J’attendis sa réponse. Je voulais entendre la vérité de ses propres lèvres, mais elle continua de me regarder avec une lueur farouche dans les yeux.

— Cassandre était l’espionne de Calpurnia, précisai-je. Le savais-tu ?

Elle plissa le front et ouvrit enfin la bouche.
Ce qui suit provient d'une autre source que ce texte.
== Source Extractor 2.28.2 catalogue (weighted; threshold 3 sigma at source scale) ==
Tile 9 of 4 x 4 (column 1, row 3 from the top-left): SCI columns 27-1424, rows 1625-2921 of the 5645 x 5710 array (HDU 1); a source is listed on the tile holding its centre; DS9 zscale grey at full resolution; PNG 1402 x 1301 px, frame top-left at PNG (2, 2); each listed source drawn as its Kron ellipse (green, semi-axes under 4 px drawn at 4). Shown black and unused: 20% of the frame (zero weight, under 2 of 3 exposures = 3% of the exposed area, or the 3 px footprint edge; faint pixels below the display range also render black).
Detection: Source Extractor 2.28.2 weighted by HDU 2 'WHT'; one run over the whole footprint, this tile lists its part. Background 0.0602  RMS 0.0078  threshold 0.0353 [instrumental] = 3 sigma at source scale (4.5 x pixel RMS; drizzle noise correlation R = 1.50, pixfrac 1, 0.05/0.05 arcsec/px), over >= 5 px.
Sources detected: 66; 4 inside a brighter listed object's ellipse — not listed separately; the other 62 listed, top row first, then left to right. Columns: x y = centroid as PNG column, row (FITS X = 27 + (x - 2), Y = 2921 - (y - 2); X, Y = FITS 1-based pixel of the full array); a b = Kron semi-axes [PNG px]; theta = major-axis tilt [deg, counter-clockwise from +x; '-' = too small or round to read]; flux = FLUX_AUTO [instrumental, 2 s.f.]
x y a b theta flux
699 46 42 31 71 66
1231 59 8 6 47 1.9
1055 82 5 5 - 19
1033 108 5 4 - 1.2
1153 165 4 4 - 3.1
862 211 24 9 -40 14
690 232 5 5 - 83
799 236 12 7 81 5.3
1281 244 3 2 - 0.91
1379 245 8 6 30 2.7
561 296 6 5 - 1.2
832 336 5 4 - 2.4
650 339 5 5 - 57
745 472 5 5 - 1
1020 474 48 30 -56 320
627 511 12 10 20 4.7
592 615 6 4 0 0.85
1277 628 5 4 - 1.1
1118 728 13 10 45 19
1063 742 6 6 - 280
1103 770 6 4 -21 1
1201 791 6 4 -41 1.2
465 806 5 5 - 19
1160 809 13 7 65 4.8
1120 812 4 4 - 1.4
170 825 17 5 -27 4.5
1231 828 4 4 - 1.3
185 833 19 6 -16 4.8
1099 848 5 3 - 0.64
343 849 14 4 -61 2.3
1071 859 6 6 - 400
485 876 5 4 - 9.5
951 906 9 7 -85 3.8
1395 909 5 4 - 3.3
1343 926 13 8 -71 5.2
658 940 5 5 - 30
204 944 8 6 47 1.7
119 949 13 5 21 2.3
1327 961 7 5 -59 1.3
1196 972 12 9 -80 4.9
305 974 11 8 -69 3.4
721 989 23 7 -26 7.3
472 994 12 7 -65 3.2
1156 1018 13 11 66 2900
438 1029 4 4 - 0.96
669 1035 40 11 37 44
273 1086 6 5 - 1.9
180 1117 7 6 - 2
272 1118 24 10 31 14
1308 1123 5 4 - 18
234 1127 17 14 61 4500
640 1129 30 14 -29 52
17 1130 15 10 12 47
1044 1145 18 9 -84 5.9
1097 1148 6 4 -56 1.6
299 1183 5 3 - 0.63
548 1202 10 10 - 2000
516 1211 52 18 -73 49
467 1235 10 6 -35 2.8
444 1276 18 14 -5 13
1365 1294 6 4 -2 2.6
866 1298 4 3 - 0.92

— Non. Mais cela ne me surprend pas.

— Milon voulait aller la voir pour entendre une prophétie. Étais-tu au courant ?

— Oui.

— Donc tu étais encore en contact avec Caelius, après qu’il est allé se cacher ?

— Oui. Après avoir échappé à Isauricus, il est venu chez moi à plusieurs reprises, toujours déguisé, tantôt avec une fausse barbe, tantôt avec une fausse poitrine. Il était fou, complètement fou, depuis le premier jour où je l’ai connu jusqu’au dernier. On aurait pu croire qu’il s’amusait comme un gamin. On n’avait pas l’impression qu’il s’attaquait à l’État. Il avait eu des contacts avec Milon, et Milon était presque prêt à s’allier avec lui, m’a-t-il confié. « Je sais combien tu le hais, m’a-t-il dit, mais c’est la seule façon d’atteindre le but. Ensemble, nous pouvons mener à bien notre projet ! » Mais ce n’était pas si simple que ça. Milon avait entendu parler de ce qu’il appelait « cette prophétesse à demi folle, cette femme appelée Cassandre ». Fausta y avait fait allusion et il était bien décidé à entendre d’abord ce que Cassandre avait à lui dire. Milon ne voulait pas en démordre, Cassandre et seule Cassandre pouvait lui prédire l’avenir. Il refusait d’entreprendre quoi que ce fût sans la bénédiction de Cassandre.

— Mais Cassandre avait reçu l’ordre formel de Calpurnia de ne pas encourager Milon. Elle devait prédire seulement l’échec de l’insurrection. Elle devait inciter Milon et Caelius à implorer la merci de César. D’après ce que tu viens de me dire, si Cassandre s’en était tenue aux instructions de Calpurnia, alors Milon ne serait jamais parti vers le sud avec Caelius ce jour-là. Quelqu’un a dû faire obstacle, quelqu’un qui voulait que l’insurrection ait lieu, sachant qu’elle ne pourrait se terminer que par la mort de Milon et de Caelius. C’était bien ce que tu voulais par-dessus tout, Clodia ? Je comprends que tu haïsses ces deux hommes. Je n’en doute pas, tu voulais les voir humiliés et morts, déshonorés à tout jamais, tu voulais que leur tête soit livrée à Calpurnia comme si c’était un trophée de guerre. Mais pourquoi voulais-tu aussi la mort de Cassandre ?

Les yeux de Clodia étaient embués de larmes.

— C’est ce que tu penses ? Que je voulais la mort de Caelius ? Que j’ai assassiné Cassandre ? Tu crois tout savoir, Gordianus. Pourtant tu ne sais absolument rien.